*Instructions to follow*: Looking at each line of the data below, tally those that contain the word "none" and give only the total.
Segment Start: Data in this exercise
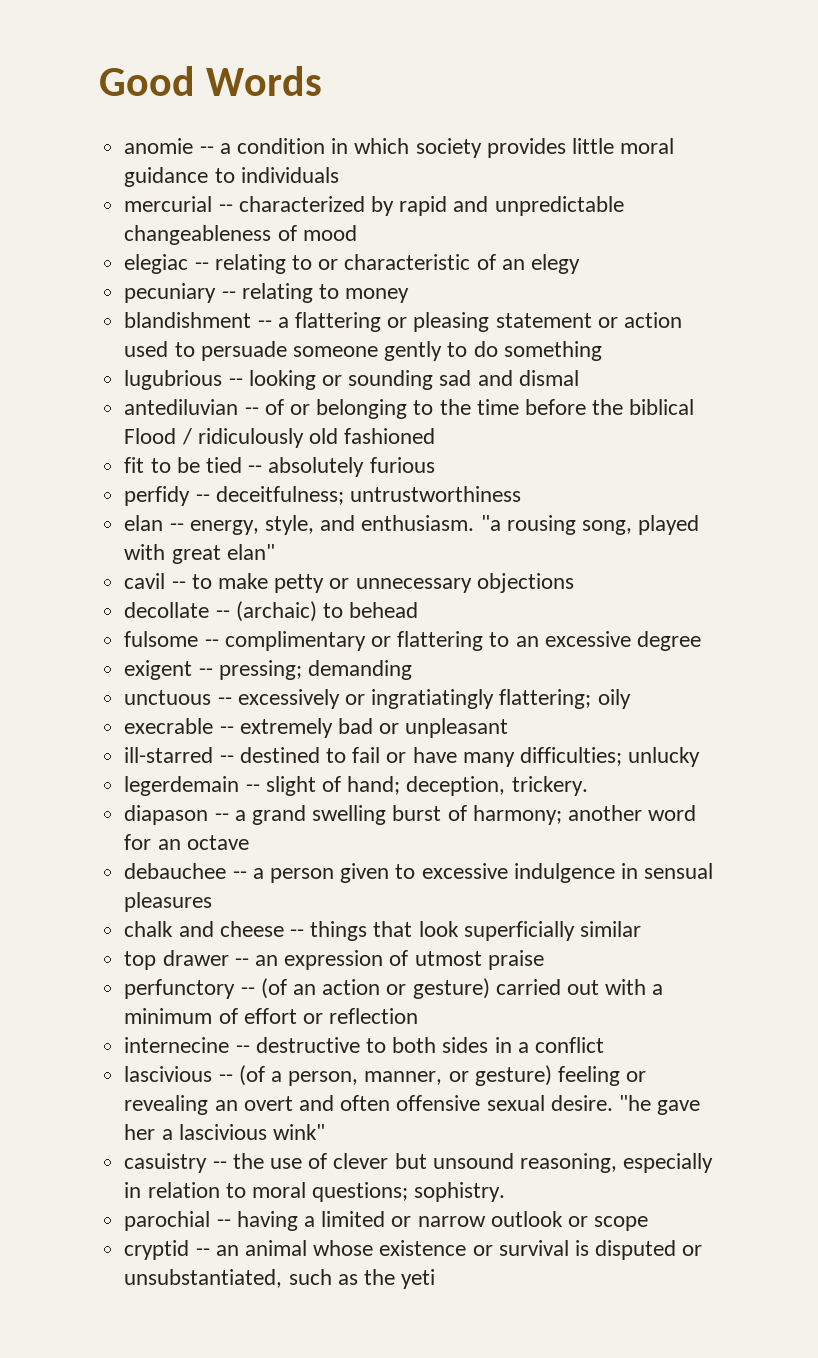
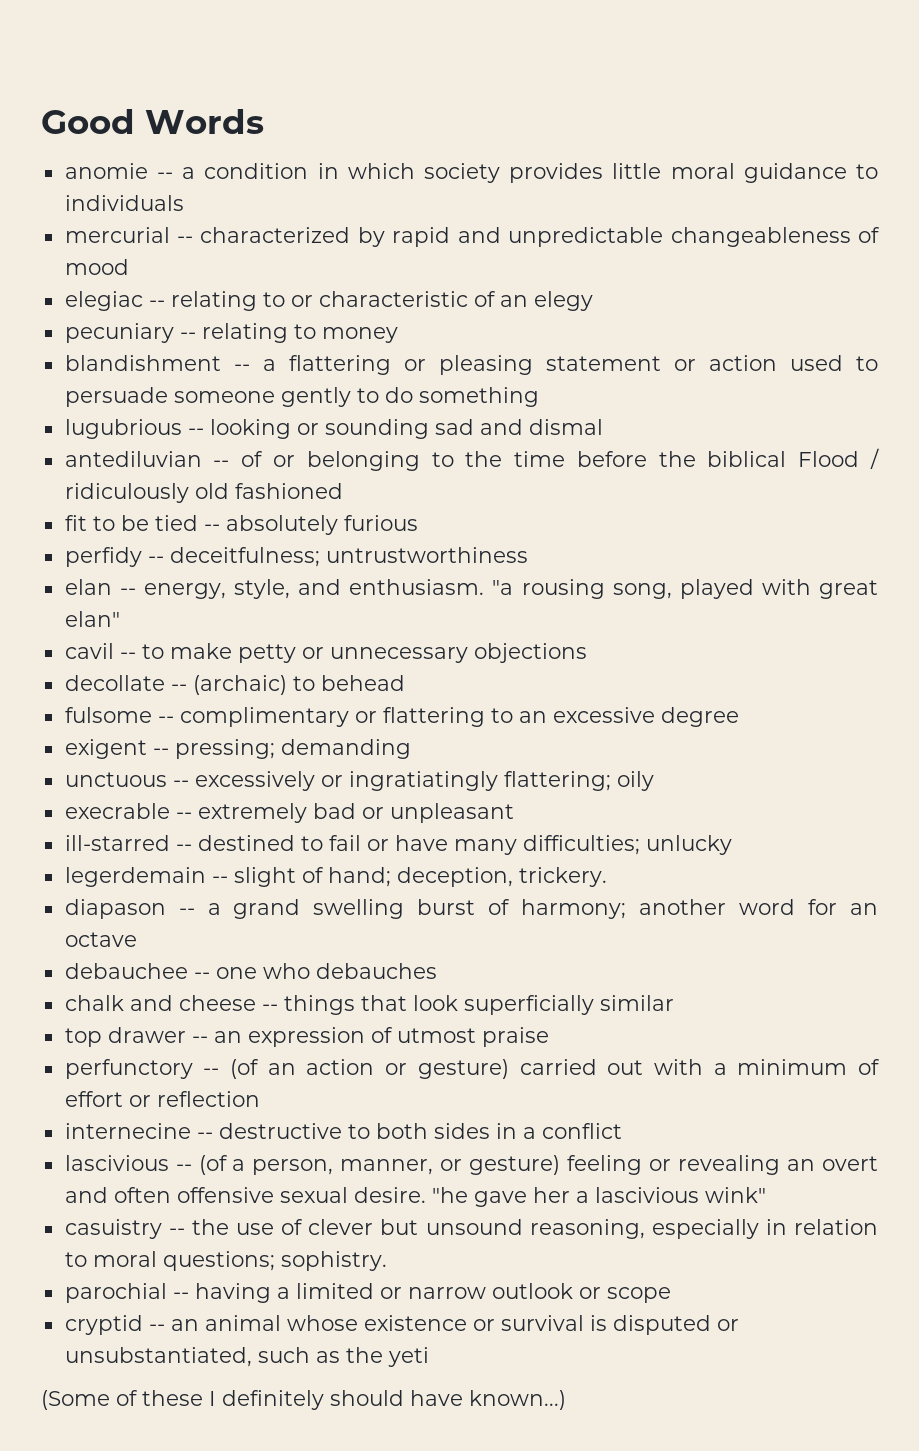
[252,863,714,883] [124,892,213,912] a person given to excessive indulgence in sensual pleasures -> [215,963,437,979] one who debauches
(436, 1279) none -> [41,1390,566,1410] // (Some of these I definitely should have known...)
Segment End: Data in this exercise
Segment Start: Data in this exercise
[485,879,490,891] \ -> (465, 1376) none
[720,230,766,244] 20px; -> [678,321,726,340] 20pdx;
Segment End: Data in this exercise
Segment Start: Data in this exercise
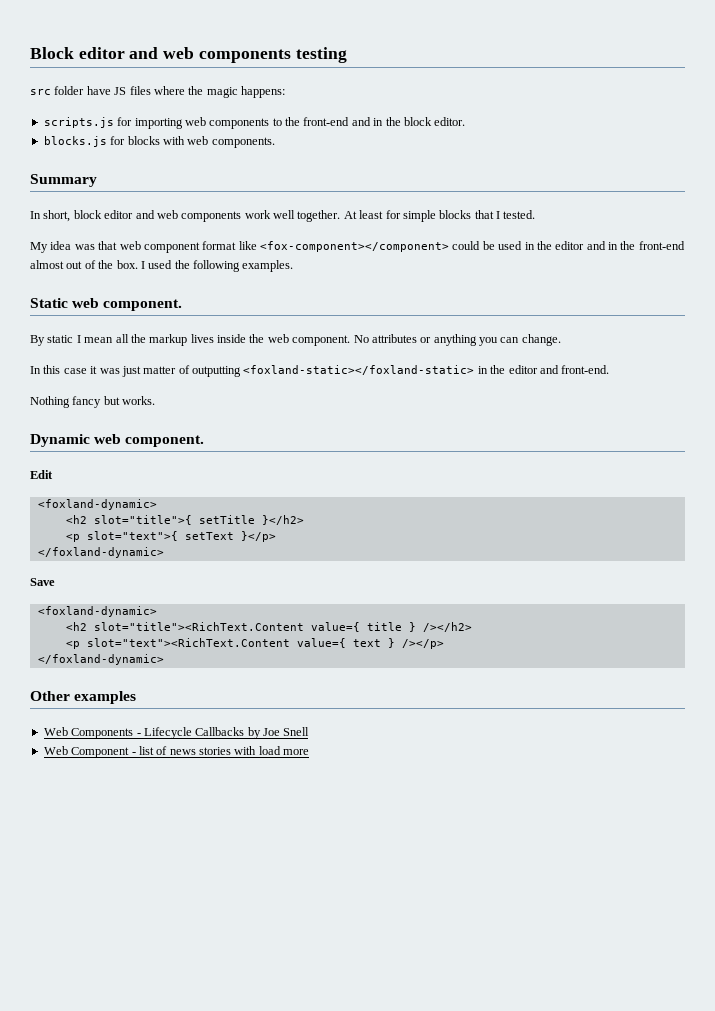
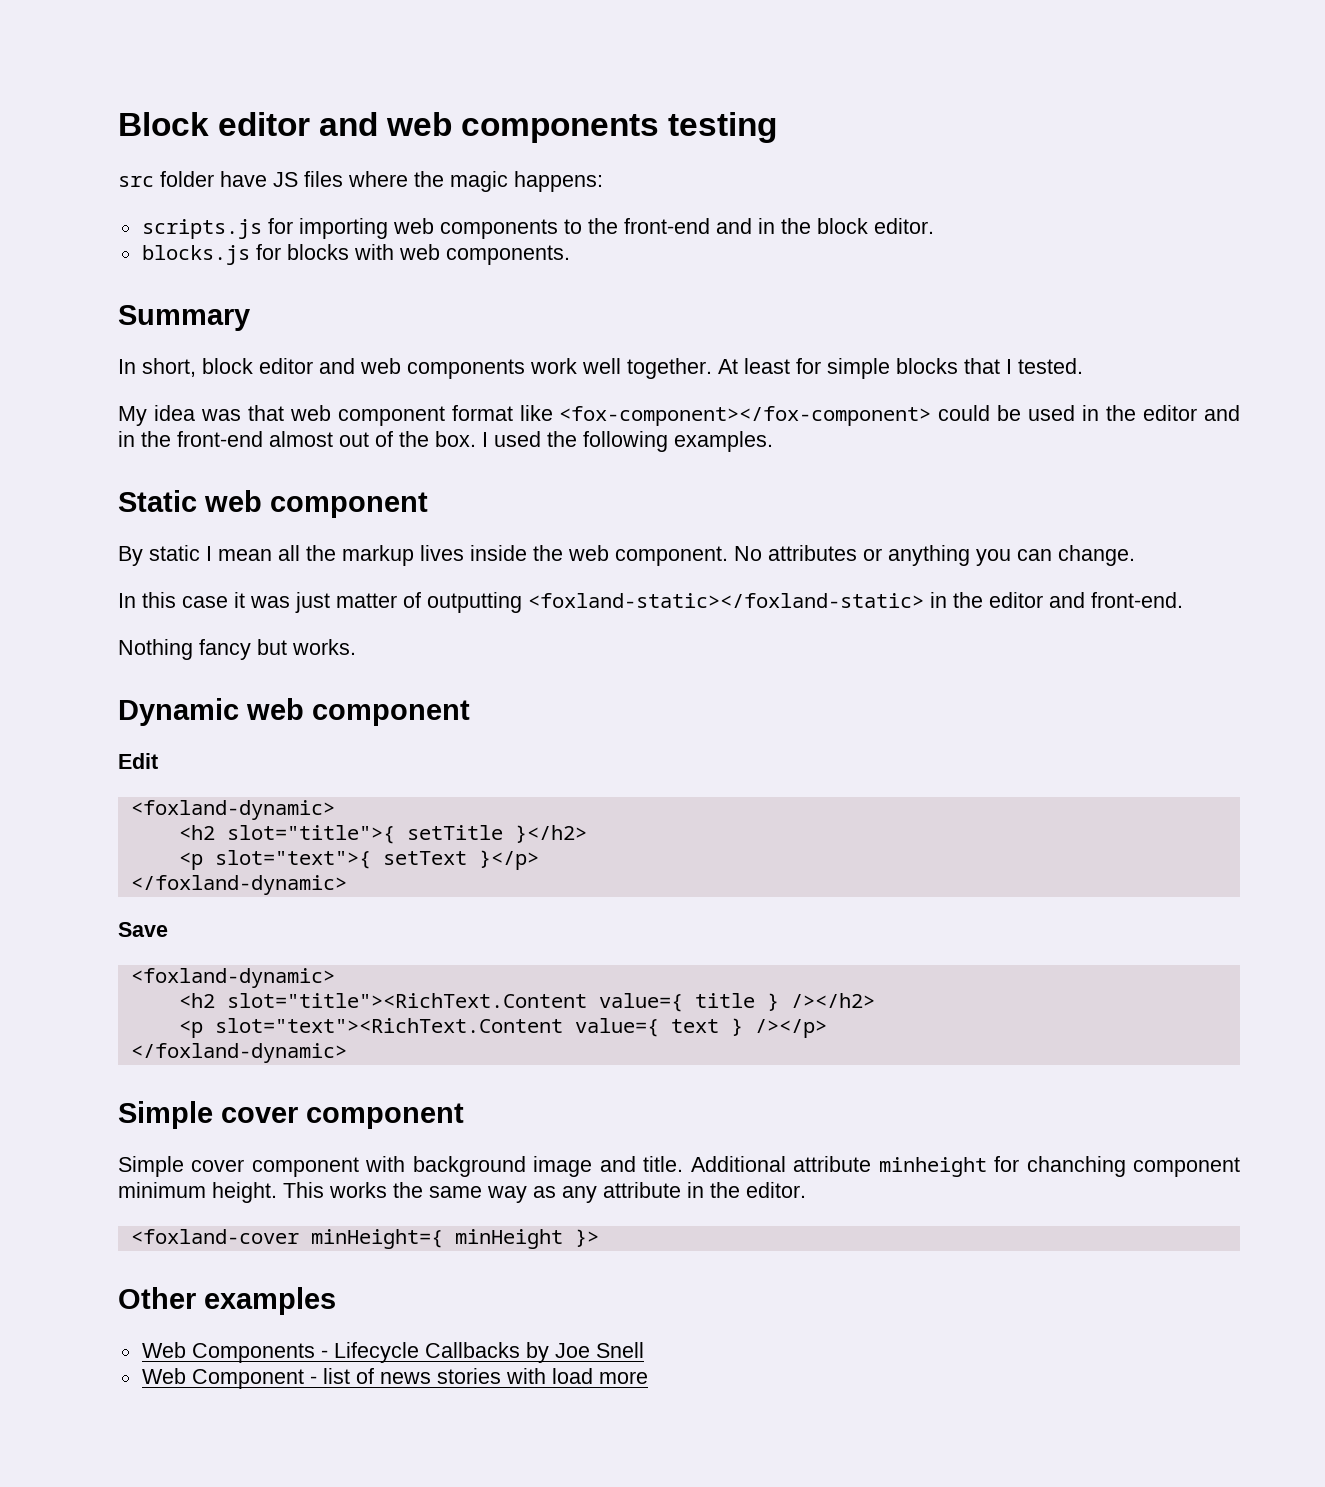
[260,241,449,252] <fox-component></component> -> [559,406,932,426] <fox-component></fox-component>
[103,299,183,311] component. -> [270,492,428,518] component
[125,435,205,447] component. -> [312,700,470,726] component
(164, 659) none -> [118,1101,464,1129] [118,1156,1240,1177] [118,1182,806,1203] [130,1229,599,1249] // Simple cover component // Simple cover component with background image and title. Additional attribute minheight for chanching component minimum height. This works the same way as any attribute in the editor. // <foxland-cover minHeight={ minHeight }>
Segment End: Data in this exercise
*Answer section*: 3